# [Exercice]
Recopie sans rien changer les lignes qui vont du tout début jusqu'à la ligne contenant "Identify the document", celle-ci comprise.
►
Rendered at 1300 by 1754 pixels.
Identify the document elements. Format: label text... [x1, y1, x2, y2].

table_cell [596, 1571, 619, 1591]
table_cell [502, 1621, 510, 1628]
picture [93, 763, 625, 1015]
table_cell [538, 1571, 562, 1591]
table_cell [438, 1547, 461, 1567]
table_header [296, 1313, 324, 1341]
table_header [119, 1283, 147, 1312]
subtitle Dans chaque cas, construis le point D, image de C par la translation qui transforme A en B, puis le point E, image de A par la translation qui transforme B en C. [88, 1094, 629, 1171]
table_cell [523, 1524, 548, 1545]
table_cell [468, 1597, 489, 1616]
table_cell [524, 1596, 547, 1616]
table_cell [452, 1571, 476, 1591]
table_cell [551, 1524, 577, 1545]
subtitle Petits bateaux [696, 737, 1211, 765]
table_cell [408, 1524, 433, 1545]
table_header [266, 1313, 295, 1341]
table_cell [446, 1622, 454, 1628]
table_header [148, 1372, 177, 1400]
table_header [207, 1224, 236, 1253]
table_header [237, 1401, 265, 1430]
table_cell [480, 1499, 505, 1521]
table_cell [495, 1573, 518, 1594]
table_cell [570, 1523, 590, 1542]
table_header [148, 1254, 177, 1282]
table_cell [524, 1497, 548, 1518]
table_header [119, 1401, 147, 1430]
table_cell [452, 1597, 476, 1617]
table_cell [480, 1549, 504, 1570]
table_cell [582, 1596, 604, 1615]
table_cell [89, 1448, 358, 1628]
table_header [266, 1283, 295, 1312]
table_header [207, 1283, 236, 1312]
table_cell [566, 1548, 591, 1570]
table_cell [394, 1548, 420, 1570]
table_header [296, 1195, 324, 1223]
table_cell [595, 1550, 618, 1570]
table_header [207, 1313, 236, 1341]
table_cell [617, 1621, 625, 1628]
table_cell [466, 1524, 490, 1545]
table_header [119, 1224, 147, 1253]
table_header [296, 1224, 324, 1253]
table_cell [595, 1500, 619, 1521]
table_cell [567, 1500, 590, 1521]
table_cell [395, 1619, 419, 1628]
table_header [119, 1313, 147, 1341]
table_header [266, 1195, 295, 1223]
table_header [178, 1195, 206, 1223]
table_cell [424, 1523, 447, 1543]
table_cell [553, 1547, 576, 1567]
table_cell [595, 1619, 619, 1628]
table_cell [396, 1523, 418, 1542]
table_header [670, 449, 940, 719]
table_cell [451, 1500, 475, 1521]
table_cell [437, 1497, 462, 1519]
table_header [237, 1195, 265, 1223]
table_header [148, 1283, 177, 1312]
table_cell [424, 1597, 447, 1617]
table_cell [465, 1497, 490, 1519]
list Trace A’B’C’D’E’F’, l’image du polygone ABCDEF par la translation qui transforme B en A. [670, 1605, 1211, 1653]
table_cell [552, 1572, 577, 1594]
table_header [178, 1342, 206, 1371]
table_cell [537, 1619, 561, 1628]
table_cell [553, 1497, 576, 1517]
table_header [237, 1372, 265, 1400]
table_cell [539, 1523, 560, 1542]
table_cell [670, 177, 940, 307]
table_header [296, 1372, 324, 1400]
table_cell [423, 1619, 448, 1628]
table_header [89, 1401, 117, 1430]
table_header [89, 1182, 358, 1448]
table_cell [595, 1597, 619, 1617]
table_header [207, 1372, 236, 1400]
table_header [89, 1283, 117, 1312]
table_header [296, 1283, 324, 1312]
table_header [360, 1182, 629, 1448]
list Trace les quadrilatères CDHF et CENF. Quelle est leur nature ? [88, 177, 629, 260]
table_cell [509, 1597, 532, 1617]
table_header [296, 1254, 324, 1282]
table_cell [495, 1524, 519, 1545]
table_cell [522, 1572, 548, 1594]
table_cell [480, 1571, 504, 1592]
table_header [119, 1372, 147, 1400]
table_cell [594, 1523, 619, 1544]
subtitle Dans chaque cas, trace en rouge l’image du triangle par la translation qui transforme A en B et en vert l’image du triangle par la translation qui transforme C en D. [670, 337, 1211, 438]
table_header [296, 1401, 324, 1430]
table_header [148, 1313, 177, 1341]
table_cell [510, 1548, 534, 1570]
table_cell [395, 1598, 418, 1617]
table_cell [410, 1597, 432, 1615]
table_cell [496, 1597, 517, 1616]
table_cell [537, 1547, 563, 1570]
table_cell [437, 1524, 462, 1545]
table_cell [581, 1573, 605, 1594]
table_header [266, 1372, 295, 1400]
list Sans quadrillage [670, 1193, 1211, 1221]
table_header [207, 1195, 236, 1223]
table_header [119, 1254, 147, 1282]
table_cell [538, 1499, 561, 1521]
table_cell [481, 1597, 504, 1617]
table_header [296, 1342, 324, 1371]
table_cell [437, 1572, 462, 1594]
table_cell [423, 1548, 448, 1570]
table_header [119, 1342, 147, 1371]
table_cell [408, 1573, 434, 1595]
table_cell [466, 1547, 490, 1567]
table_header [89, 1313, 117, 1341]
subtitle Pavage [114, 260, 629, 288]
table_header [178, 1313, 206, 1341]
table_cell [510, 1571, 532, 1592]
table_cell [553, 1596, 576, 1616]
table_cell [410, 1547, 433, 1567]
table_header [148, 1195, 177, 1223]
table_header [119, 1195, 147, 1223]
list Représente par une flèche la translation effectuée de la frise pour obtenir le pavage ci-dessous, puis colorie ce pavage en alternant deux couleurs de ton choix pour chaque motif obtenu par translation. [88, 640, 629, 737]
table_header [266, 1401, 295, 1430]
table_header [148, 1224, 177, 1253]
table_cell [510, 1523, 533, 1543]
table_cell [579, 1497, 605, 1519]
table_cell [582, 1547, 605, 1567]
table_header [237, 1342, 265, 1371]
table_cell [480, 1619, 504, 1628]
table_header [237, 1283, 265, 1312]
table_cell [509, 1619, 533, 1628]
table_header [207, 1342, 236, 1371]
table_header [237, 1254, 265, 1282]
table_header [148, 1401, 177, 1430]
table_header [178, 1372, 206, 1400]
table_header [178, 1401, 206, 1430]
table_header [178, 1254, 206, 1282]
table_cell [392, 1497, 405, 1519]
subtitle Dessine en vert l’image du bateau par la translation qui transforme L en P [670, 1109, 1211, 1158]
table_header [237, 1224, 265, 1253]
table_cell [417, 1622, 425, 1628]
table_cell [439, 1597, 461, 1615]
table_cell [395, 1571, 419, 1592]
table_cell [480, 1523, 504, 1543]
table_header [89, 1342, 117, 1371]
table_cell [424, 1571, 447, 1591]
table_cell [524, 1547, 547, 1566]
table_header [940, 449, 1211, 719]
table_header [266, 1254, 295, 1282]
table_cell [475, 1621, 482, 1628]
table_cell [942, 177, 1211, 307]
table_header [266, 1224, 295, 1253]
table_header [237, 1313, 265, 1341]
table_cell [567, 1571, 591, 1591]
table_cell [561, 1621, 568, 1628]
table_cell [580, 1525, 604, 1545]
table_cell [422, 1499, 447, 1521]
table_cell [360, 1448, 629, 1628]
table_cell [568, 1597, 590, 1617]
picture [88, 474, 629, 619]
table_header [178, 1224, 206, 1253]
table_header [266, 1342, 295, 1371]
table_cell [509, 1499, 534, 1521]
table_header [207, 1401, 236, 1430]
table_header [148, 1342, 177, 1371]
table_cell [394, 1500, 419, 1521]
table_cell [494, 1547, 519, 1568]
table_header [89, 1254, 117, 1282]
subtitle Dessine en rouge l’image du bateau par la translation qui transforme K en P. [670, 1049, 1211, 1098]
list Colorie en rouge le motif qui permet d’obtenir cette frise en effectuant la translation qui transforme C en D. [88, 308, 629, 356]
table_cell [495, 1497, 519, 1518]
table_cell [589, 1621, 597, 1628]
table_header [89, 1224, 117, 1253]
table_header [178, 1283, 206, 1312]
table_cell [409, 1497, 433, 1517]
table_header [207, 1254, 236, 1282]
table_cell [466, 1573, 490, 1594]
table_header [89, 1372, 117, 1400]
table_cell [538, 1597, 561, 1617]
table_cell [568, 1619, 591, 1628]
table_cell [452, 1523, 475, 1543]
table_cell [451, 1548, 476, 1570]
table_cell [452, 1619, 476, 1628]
◄
# [Exercice corrigé]
Rendered at 1300 by 1754 pixels.
Identify the document elements. Format: label text... [x1, y1, x2, y2].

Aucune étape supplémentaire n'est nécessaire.